[EXTRACTED MATERIAL Boundary: Start]

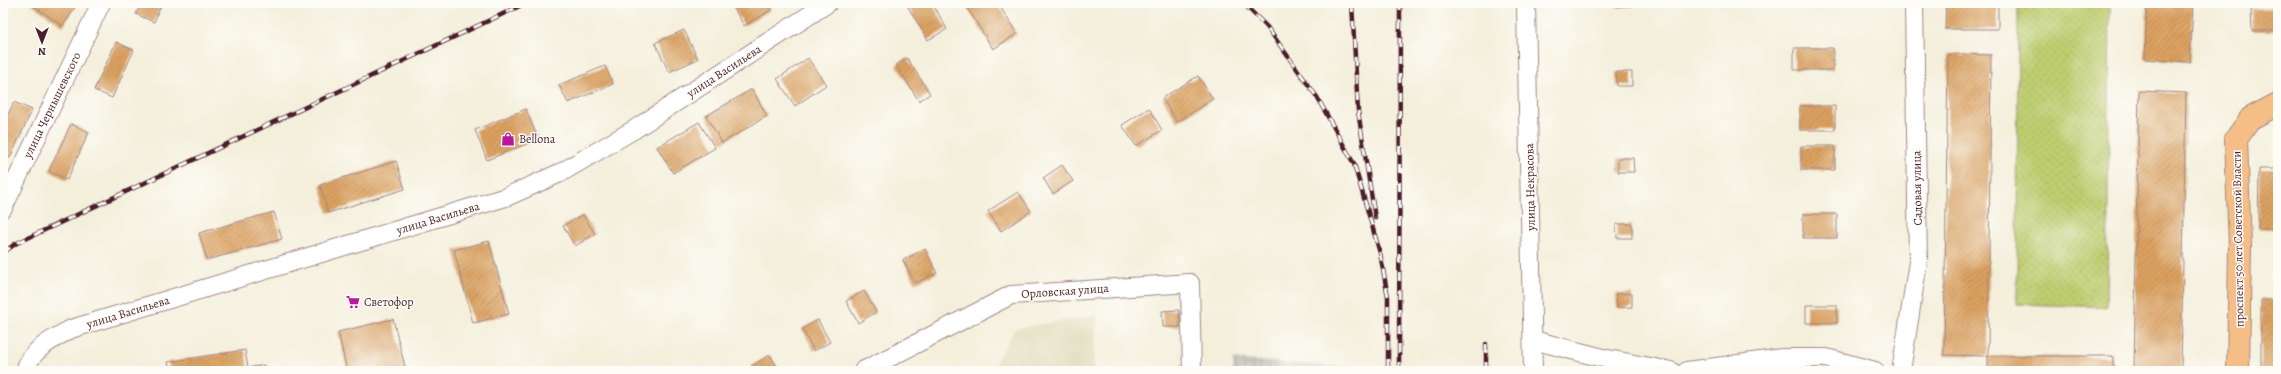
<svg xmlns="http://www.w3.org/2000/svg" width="2281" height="374" font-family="Alegreya,serif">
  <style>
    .built { fill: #dfddbb }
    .industrial { fill: url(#industrial-grid) }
    .park { fill: url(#park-dots); stroke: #84764e }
    .building { fill: url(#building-hatch) }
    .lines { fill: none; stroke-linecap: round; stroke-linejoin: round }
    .minor-casing { stroke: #9f8783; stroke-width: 20 }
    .major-casing { stroke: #9f8783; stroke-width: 24 }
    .minor { stroke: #fff; stroke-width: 18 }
    .major { stroke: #f6be87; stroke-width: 22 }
    .rail-casing { stroke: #4a1f2b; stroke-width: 4.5 }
    .rail { stroke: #fdfcf7; stroke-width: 3; stroke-dasharray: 9; stroke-linecap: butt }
    .labels { text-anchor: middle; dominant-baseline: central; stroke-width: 3; stroke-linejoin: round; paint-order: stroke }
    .street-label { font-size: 12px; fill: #4a1f2b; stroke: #fdfcf7 }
    .poi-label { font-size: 12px; fill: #4a1f2b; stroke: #fdfcf7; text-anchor: start }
  </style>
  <defs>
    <pattern id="industrial-grid" width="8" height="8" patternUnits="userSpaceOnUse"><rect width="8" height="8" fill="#c3c6b9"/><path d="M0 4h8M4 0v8" fill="none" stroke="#a9aa9f"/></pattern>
    <pattern id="park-dots" width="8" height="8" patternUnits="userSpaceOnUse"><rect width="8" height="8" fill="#bdcd70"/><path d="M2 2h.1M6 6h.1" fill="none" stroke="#a4b061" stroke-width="1.8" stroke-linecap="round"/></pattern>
    <pattern id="building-hatch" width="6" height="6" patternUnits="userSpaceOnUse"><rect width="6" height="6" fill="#dca161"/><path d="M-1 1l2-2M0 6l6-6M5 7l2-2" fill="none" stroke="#b48350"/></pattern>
  </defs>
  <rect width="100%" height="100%" fill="#fdfcf7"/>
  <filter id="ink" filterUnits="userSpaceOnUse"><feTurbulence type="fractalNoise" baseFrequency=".025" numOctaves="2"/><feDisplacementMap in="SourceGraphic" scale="8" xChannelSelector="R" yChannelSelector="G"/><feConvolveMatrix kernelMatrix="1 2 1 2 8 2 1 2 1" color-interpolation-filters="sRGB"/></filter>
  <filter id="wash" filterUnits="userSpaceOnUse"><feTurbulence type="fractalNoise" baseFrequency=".012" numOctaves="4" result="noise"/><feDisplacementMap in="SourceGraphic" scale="16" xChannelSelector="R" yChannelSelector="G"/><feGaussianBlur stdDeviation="0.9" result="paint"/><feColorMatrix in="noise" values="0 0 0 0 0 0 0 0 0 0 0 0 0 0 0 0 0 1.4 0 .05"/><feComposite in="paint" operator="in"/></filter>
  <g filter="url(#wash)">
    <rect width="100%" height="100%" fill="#f4efdb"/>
    <!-- built -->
    <path class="built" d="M 1097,315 L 1093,371 L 991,371 L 1015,329 Z"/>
    <!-- industrial -->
    <path class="industrial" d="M 1233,359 L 1359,368 L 1359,371 L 1233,371 Z"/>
    <!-- park -->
    <path class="park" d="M 2018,3 L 2110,3 L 2107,307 L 2017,304 Z"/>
    <g id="blocks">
      <!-- building -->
      <path class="building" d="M 29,3 L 75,3 L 77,4 L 63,26 Z
        M 141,3 L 162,3 L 154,22 L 136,14 Z
        M 731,3 L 767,3 L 771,10 L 744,26 Z
        M 915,3 L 932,3 L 947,29 L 928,40 L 908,7 Z
        M 964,3 L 998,3 L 1017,34 L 993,49 Z
        M 1616,3 L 1632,3 L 1632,6 L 1616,7 Z
        M 1946,3 L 1998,3 L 1998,29 L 1945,29 Z
        M 2147,3 L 2193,3 L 2190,62 L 2145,59 Z
        M 2278,8 L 2278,31 L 2252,31 L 2251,9 Z
        M 684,30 L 698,59 L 669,72 L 655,43 Z
        M 116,42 L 134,50 L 112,98 L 94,90 Z
        M 1794,48 L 1833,48 L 1833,70 L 1794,70 Z
        M 1948,54 L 1991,55 L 1988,356 L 1944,355 Z
        M 808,58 L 826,85 L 795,106 L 777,79 Z
        M 907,58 L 930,94 L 919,101 L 896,65 Z
        M 605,66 L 613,84 L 568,103 L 559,85 Z
        M 1616,72 L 1632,72 L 1632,86 L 1617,86 Z
        M 1198,76 L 1213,99 L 1177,122 L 1162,98 Z
        M 752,89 L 767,116 L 722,143 L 706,116 Z
        M 2139,91 L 2186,93 L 2181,371 L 2134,371 Z
        M 14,102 L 32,110 L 10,158 L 3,155 L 3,125 Z
        M 1800,106 L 1835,106 L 1835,130 L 1800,130 Z
        M 1149,108 L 1162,130 L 1136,146 L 1122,125 Z
        M 526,109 L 538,139 L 487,160 L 475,130 Z
        M 699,122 L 715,148 L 673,173 L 657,147 Z
        M 71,124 L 89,132 L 67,180 L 49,171 Z
        M 1801,146 L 1835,146 L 1835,170 L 1801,170 Z
        M 1618,158 L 1633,158 L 1634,172 L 1618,172 Z
        M 396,161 L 405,189 L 328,213 L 320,185 Z
        M 1062,165 L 1073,181 L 1053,194 L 1043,178 Z
        M 2259,169 L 2278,169 L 2278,229 L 2258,229 Z
        M 1018,192 L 1031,211 L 1001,231 L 988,211 Z
        M 274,212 L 282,239 L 207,260 L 199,233 Z
        M 1803,214 L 1837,214 L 1837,238 L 1803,238 Z
        M 583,215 L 595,234 L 575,246 L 563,226 Z
        M 1616,224 L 1632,224 L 1632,238 L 1617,238 Z
        M 489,241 L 509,314 L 473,323 L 454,250 Z
        M 925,249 L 937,273 L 915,283 L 903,260 Z
        M 864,291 L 876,312 L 858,323 L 846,301 Z
        M 1632,293 L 1632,307 L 1617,308 L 1616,294 Z
        M 2261,300 L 2278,300 L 2278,371 L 2261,371 Z
        M 1806,305 L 1837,305 L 1837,323 L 1806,323 Z
        M 1179,310 L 1180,327 L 1163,327 L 1162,311 Z
        M 393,319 L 406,371 L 347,371 L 338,332 Z
        M 818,320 L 830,342 L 814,351 L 802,329 Z
        M 245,350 L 248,368 L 264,365 L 265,371 L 170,371 L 168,362 Z
        M 770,355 L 780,371 L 754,371 L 751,366 Z
        M 1988,356 L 2113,356 L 2113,371 L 1988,371 Z
        M 1184,367 L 1184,371 L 1165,371 L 1165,368 Z"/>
    </g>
  </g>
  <g filter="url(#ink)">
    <use href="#blocks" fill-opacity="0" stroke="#9f8783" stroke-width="1"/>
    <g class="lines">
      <!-- minor casing -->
      <g class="minor-casing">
        <path id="minor" d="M 1526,3 L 1533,371
          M 3,208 L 101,3
          M 1533,340 L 1603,358 L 1671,371
          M 25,371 C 30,350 53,339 71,329 L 506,197 L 562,172 L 635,129 L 828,3
          M 863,371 L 1011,295 L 1190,283 L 1192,371
          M 1687,371 L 1782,358 L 1826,358 L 1875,371
          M 1901,371 L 1918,262 L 1914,3"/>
      </g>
      <!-- major casing -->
      <g class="major-casing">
        <path id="major" d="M 2238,371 L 2240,247 L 2236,139 L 2251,118 L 2278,104"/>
      </g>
      <!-- minor -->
      <use href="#minor" class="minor"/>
      <!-- major -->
      <use href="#major" class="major"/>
      <!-- rail casing -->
      <g class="rail-casing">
        <path id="rail" d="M 1243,3 L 1267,27 L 1317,97 L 1354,164 L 1380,253 L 1388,297 L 1388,371
          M 1352,3 L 1358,111 L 1375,218
          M 3,253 L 15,244 L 526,3
          M 1399,371 L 1400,3
          M 1486,371 L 1486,344"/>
      </g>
      <!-- rail -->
      <use href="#rail" class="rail"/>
    </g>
  </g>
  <!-- icons -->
  <defs>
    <g id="shop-bare" transform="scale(1.08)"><path d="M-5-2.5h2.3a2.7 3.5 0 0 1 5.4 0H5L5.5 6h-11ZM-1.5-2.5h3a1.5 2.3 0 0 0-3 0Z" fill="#b5179e" stroke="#fdfcf7" stroke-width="2.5" paint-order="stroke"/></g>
    <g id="supermarket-bare" transform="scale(1.08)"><path d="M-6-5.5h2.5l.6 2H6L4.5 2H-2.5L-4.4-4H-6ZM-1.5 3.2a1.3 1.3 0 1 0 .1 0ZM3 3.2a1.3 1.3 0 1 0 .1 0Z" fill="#b5179e" stroke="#fdfcf7" stroke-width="2.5" paint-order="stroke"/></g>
  </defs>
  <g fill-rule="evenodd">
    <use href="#shop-bare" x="508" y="139"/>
    <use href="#supermarket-bare" x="353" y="302"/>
  </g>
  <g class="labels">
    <!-- street labels -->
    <g class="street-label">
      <text transform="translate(724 71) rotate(-33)">улица Васильева</text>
      <text transform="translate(52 105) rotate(-64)">улица Чернышевского</text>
      <text transform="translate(1530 187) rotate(-91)">улица Некрасова</text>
      <text transform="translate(1917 188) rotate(-91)">Садовая улица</text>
      <text transform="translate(438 218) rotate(-17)">улица Васильева</text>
      <text transform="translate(2238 239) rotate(-91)">проспект 50 лет Советской Власти</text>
      <text transform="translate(1065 291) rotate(-4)">Орловская улица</text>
      <text transform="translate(128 312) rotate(-17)">улица Васильева</text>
    </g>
    <!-- poi labels -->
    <g class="poi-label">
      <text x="519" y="139">Bellona</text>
      <text x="364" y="302">Светофор</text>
    </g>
  </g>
  <!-- margin -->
  <rect width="2281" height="374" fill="none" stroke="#fdfcf7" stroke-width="16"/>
  <!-- north arrow -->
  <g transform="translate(42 42) rotate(180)" stroke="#fdfcf7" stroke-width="3" paint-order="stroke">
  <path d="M0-3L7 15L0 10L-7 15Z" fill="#4a1f2b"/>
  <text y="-6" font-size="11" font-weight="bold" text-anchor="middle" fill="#4a1f2b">N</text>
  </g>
</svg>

[EXTRACTED MATERIAL Boundary: End]

▸ PROBLEM REQUIREMENTS:
Copy out each line of the listing that holds the word "feDisplacementMap".

▸ FINISHED EXERCISE:
  <filter id="ink" filterUnits="userSpaceOnUse"><feTurbulence type="fractalNoise" baseFrequency=".025" numOctaves="2"/><feDisplacementMap in="SourceGraphic" scale="8" xChannelSelector="R" yChannelSelector="G"/><feConvolveMatrix kernelMatrix="1 2 1 2 8 2 1 2 1" color-interpolation-filters="sRGB"/></filter>
  <filter id="wash" filterUnits="userSpaceOnUse"><feTurbulence type="fractalNoise" baseFrequency=".012" numOctaves="4" result="noise"/><feDisplacementMap in="SourceGraphic" scale="16" xChannelSelector="R" yChannelSelector="G"/><feGaussianBlur stdDeviation="0.9" result="paint"/><feColorMatrix in="noise" values="0 0 0 0 0 0 0 0 0 0 0 0 0 0 0 0 0 1.4 0 .05"/><feComposite in="paint" operator="in"/></filter>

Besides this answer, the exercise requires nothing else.